WHAT TO DO: Would you output the entries below only from the line containing "kaplamaları ve diğer" through the line containing "Bu nedenle profesyonel bir keşif ve planlama", exactly as they stand and with both ends included?
--------------------------------------------------
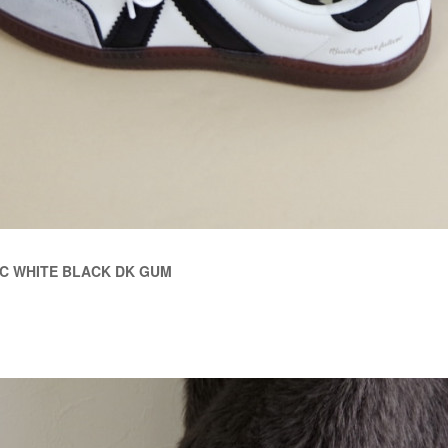
IC WHITE BLACK DK GUM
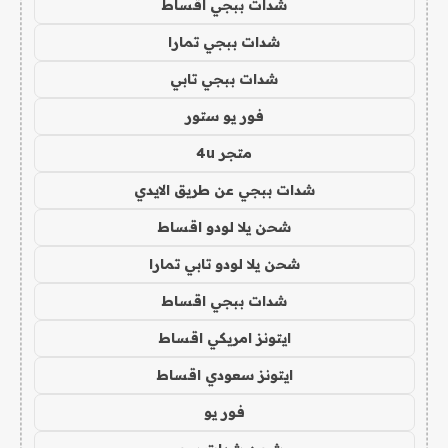
شدات ببجي اقساط
شدات ببجي تمارا
شدات ببجي تابي
فور يو ستور
متجر 4u
شدات ببجي عن طريق الايدي
شحن يلا لودو اقساط
شحن يلا لودو تابي تمارا
شدات ببجي اقساط
ايتونز امريكي اقساط
ايتونز سعودي اقساط
فور يو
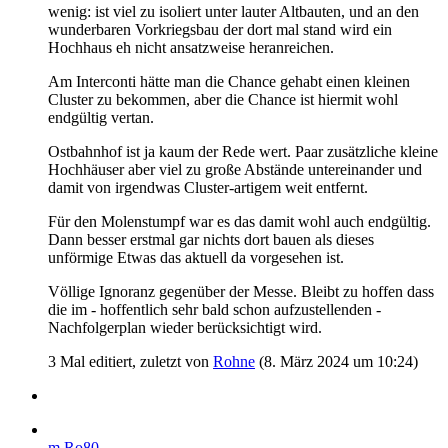
wenig: ist viel zu isoliert unter lauter Altbauten, und an den
wunderbaren Vorkriegsbau der dort mal stand wird ein
Hochhaus eh nicht ansatzweise heranreichen.
Am Interconti hätte man die Chance gehabt einen kleinen
Cluster zu bekommen, aber die Chance ist hiermit wohl
endgültig vertan.
Ostbahnhof ist ja kaum der Rede wert. Paar zusätzliche kleine
Hochhäuser aber viel zu große Abstände untereinander und
damit von irgendwas Cluster-artigem weit entfernt.
Für den Molenstumpf war es das damit wohl auch endgültig.
Dann besser erstmal gar nichts dort bauen als dieses
unförmige Etwas das aktuell da vorgesehen ist.
Völlige Ignoranz gegenüber der Messe. Bleibt zu hoffen dass
die im - hoffentlich sehr bald schon aufzustellenden -
Nachfolgerplan wieder berücksichtigt wird.
3 Mal editiert, zuletzt von
Rohne
(
8. März 2024 um 10:24
)
m.Ro80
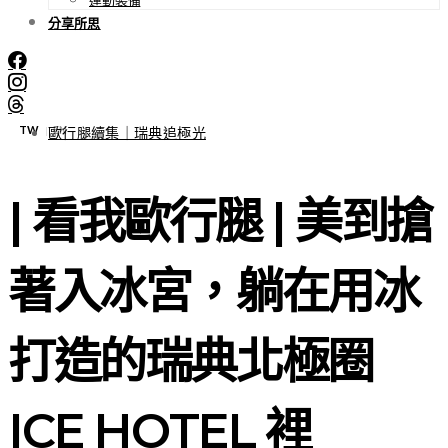
分享所思
TW
EN
|
歐行腿續集｜瑞典追極光
| 看我歐行腿 | 美到搶
著入冰宮，躺在用冰
打造的瑞典北極圈
ICE HOTEL 裡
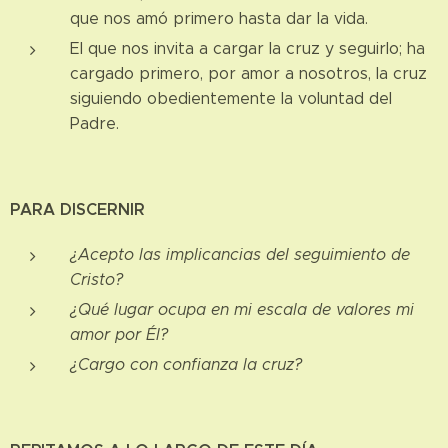
que nos amó primero hasta dar la vida.
El que nos invita a cargar la cruz y seguirlo; ha
cargado primero, por amor a nosotros, la cruz
siguiendo obedientemente la voluntad del
Padre.
PARA DISCERNIR
¿Acepto las implicancias del seguimiento de
Cristo?
¿Qué lugar ocupa en mi escala de valores mi
amor por Él?
¿Cargo con confianza la cruz?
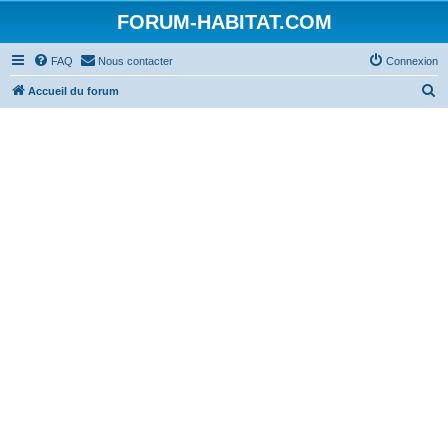
FORUM-HABITAT.COM
FAQ
Nous contacter
Connexion
R
Accueil du forum
e
c
h
e
r
c
h
e
r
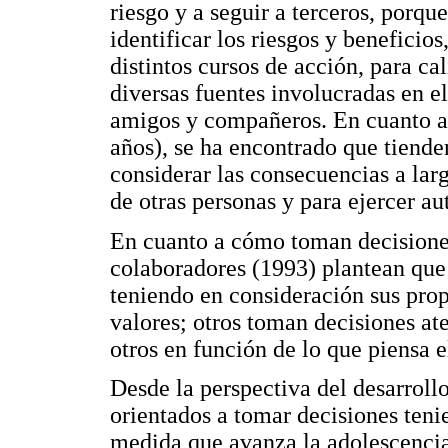
riesgo y a seguir a terceros, porq
identificar los riesgos y beneficio
distintos cursos de acción, para ca
diversas fuentes involucradas en el
amigos y compañeros. En cuanto a 
años), se ha encontrado que tiende
considerar las consecuencias a larg
de otras personas y para ejercer au
En cuanto a cómo toman decisiones
colaboradores (1993) plantean que
teniendo en consideración sus propi
valores; otros toman decisiones ate
otros en función de lo que piensa e
Desde la perspectiva del desarroll
orientados a tomar decisiones teni
medida que avanza la adolescencia,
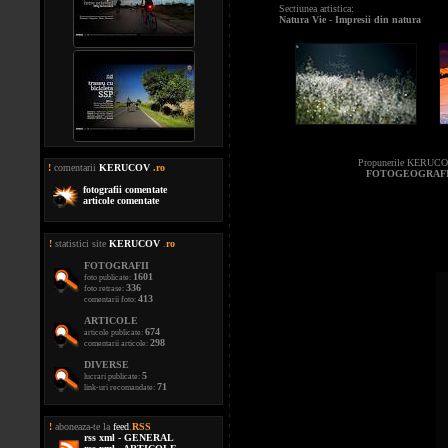
Sectiunea artistica:
Natura Vie - Impresii din natura
Propunerile KERUCOV
!
comentarii
KERUCOV
.ro
FOTOGEOGRAFI
fotografii comentate
articole comentate
!
statistici site
KERUCOV
.
ro
FOTOGRAFII
1601
foto publicate:
336
foto retrase:
413
comentarii foto:
ARTICOLE
674
articole publicate:
298
comentarii articole:
DIVERSE
5
lucrari publicate:
71
link-uri recomandate:
!
aboneaza-te la
feed
.
RSS
rss xml - GENERAL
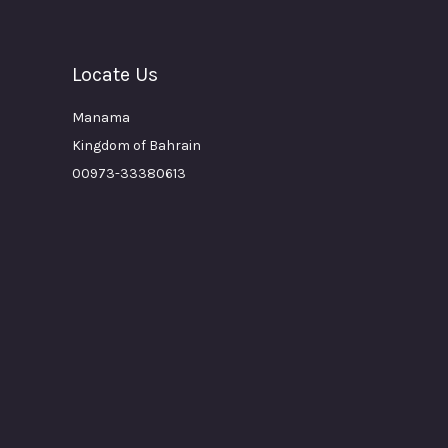
Locate Us
Manama
Kingdom of Bahrain
00973-33380613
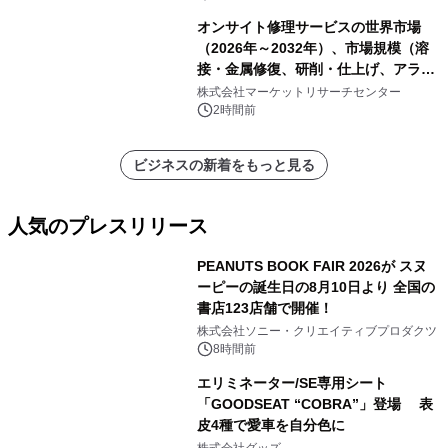
オンサイト修理サービスの世界市場
（2026年～2032年）、市場規模（溶
接・金属修復、研削・仕上げ、アライ
メント、その他）・分析レポートを発
株式会社マーケットリサーチセンター
表
2時間前
ビジネスの新着をもっと見る
人気のプレスリリース
PEANUTS BOOK FAIR 2026が スヌ
ーピーの誕生日の8月10日より 全国の
書店123店舗で開催！
1
株式会社ソニー・クリエイティブプロダクツ
8時間前
エリミネーター/SE専用シート
「GOODSEAT “COBRA”」登場 表
皮4種で愛車を自分色に
2
株式会社グッズ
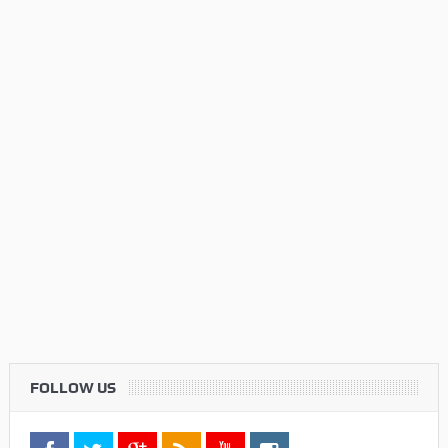
FOLLOW US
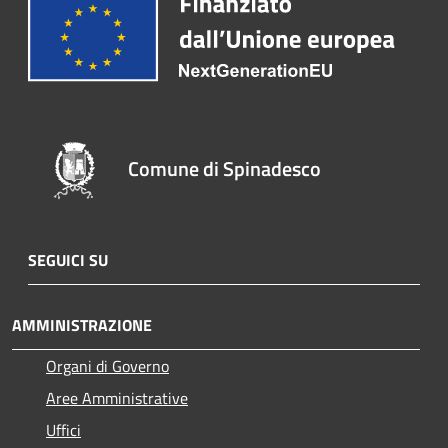
Comune di Spinadesco
SEGUICI SU
AMMINISTRAZIONE
Organi di Governo
Aree Amministrative
Uffici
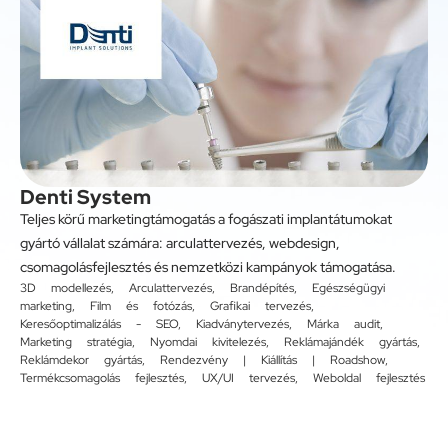
Denti System
Teljes körű marketingtámogatás a fogászati implantátumokat
gyártó vállalat számára: arculattervezés, webdesign,
csomagolásfejlesztés és nemzetközi kampányok támogatása.
3D modellezés
,
Arculattervezés
,
Brandépítés
,
Egészségügyi
marketing
,
Film és fotózás
,
Grafikai tervezés
,
Keresőoptimalizálás - SEO
,
Kiadványtervezés
,
Márka audit
,
Marketing stratégia
,
Nyomdai kivitelezés
,
Reklámajándék gyártás
,
Reklámdekor gyártás
,
Rendezvény | Kiállítás | Roadshow
,
Termékcsomagolás fejlesztés
,
UX/UI tervezés
,
Weboldal fejlesztés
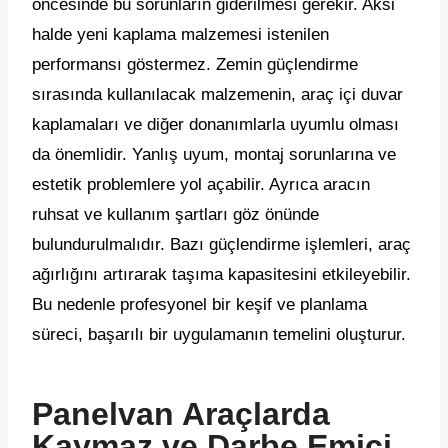
öncesinde bu sorunların giderilmesi gerekir. Aksi
halde yeni kaplama malzemesi istenilen
performansı göstermez. Zemin güçlendirme
sırasında kullanılacak malzemenin, araç içi duvar
kaplamaları ve diğer donanımlarla uyumlu olması
da önemlidir. Yanlış uyum, montaj sorunlarına ve
estetik problemlere yol açabilir. Ayrıca aracın
ruhsat ve kullanım şartları göz önünde
bulundurulmalıdır. Bazı güçlendirme işlemleri, araç
ağırlığını artırarak taşıma kapasitesini etkileyebilir.
Bu nedenle profesyonel bir keşif ve planlama
süreci, başarılı bir uygulamanın temelini oluşturur.
Panelvan Araçlarda
Kaymaz ve Darbe Emici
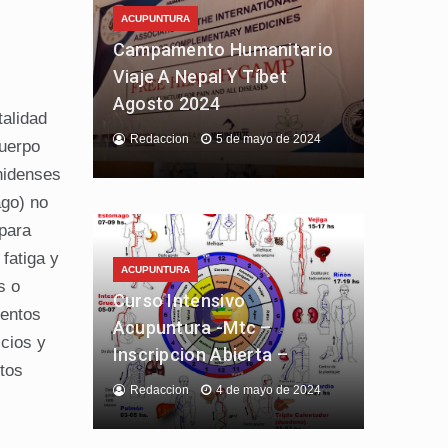
ACUPUNTURA
Campamento Humanitario
Viaje A Nepal Y Tíbet
Agosto 2024
talidad
Redaccion
5 de mayo de 2024
cuerpo
nidenses
ago) no
para
fatiga y
ACUPUNTURA
s o
Curso Intensivo
ientos
Acupuntura -Mtc –
icios y
Inscripcion Abierta –
tos
Redaccion
4 de mayo de 2024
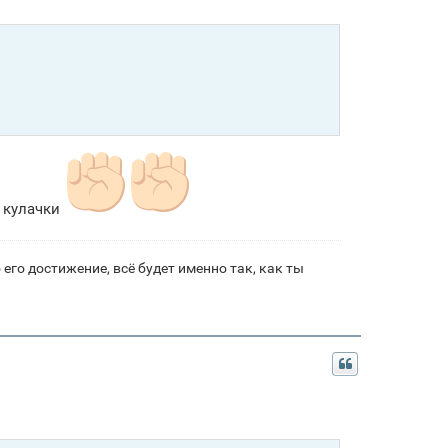
с кулачки
его достижение, всё будет именно так, как ты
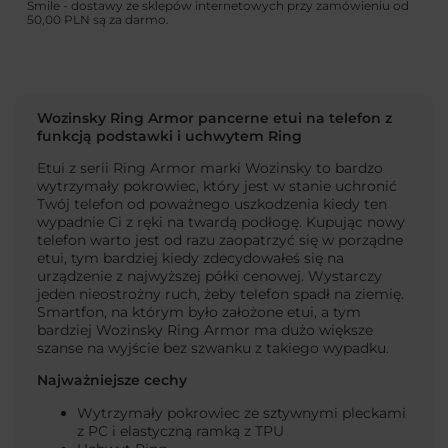
Smile - dostawy ze sklepów internetowych przy zamówieniu od
50,00 PLN
są za darmo.
Wozinsky Ring Armor pancerne etui na telefon z
funkcją podstawki i uchwytem Ring
Etui z serii Ring Armor marki Wozinsky to bardzo
wytrzymały pokrowiec, który jest w stanie uchronić
Twój telefon od poważnego uszkodzenia kiedy ten
wypadnie Ci z ręki na twardą podłogę. Kupując nowy
telefon warto jest od razu zaopatrzyć się w porządne
etui, tym bardziej kiedy zdecydowałeś się na
urządzenie z najwyższej półki cenowej. Wystarczy
jeden nieostrożny ruch, żeby telefon spadł na ziemię.
Smartfon, na którym było założone etui, a tym
bardziej Wozinsky Ring Armor ma dużo większe
szanse na wyjście bez szwanku z takiego wypadku.
Najważniejsze cechy
Wytrzymały pokrowiec ze sztywnymi pleckami
z PC i elastyczną ramką z TPU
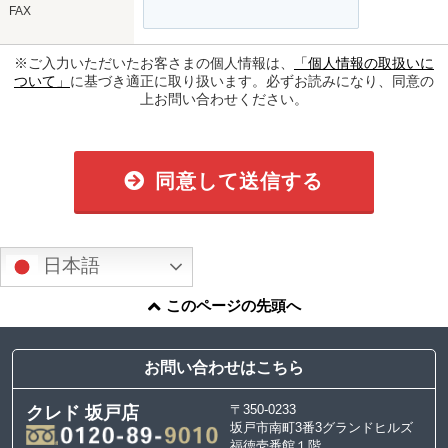
FAX
※ご入力いただいたお客さまの個人情報は、
「個人情報の取扱いに
ついて」
に基づき適正に取り扱います。必ずお読みになり、同意の
上お問い合わせください。
同意して送信する
日本語
このページの先頭へ
お問い合わせはこちら
〒350-0233
クレド 坂戸店
坂戸市南町3番3グランドヒルズ
福徳壱番館１階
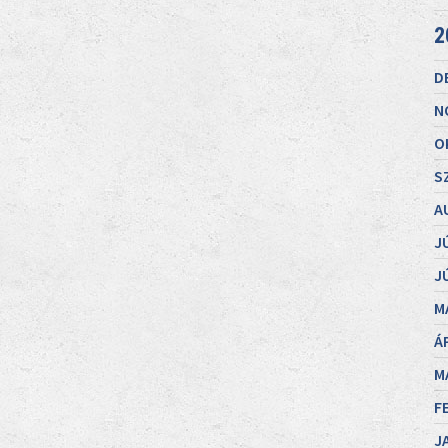
2
D
N
O
S
A
J
J
M
Á
M
F
J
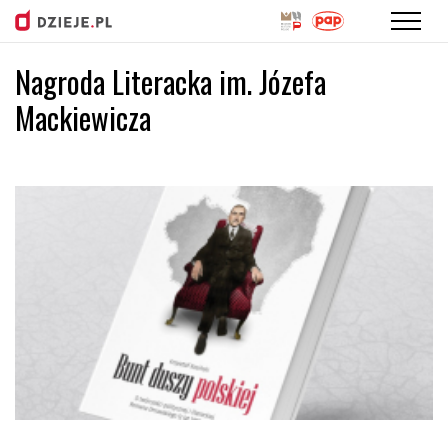
Nagroda Literacka im. Józefa
Przejdź
do
Mackiewicza
treści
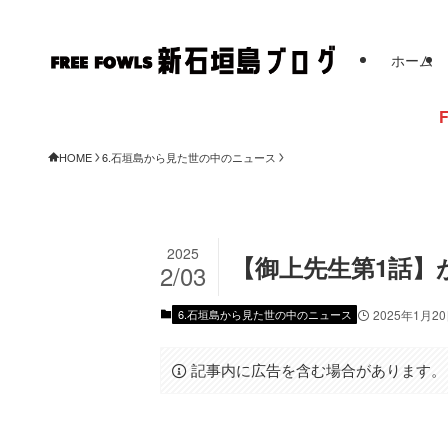
ホーム
FREE FOW
HOME
6.石垣島から見た世の中のニュース
2025
【御上先生第1話】
2/03
6.石垣島から見た世の中のニュース
2025年1月2
記事内に広告を含む場合があります。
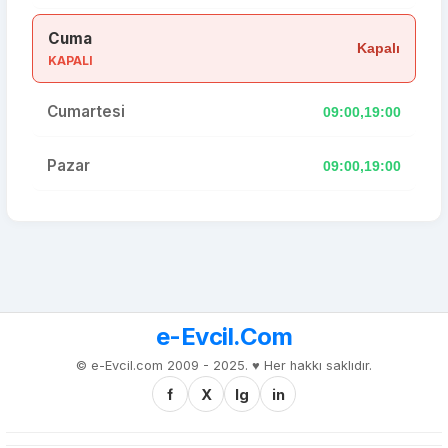
Cuma
Kapalı
KAPALI
Cumartesi
09:00,19:00
Pazar
09:00,19:00
e-Evcil.Com
© e-Evcil.com 2009 - 2025. ♥️ Her hakkı saklıdır.
f
X
Ig
in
--------------------------------------------------
TASK SOLUTION:
kaplamaları ve diğer donanımlarla uyumlu olması
da önemlidir. Yanlış uyum, montaj sorunlarına ve
estetik problemlere yol açabilir. Ayrıca aracın
ruhsat ve kullanım şartları göz önünde
bulundurulmalıdır. Bazı güçlendirme işlemleri, araç
ağırlığını artırarak taşıma kapasitesini etkileyebilir.
Bu nedenle profesyonel bir keşif ve planlama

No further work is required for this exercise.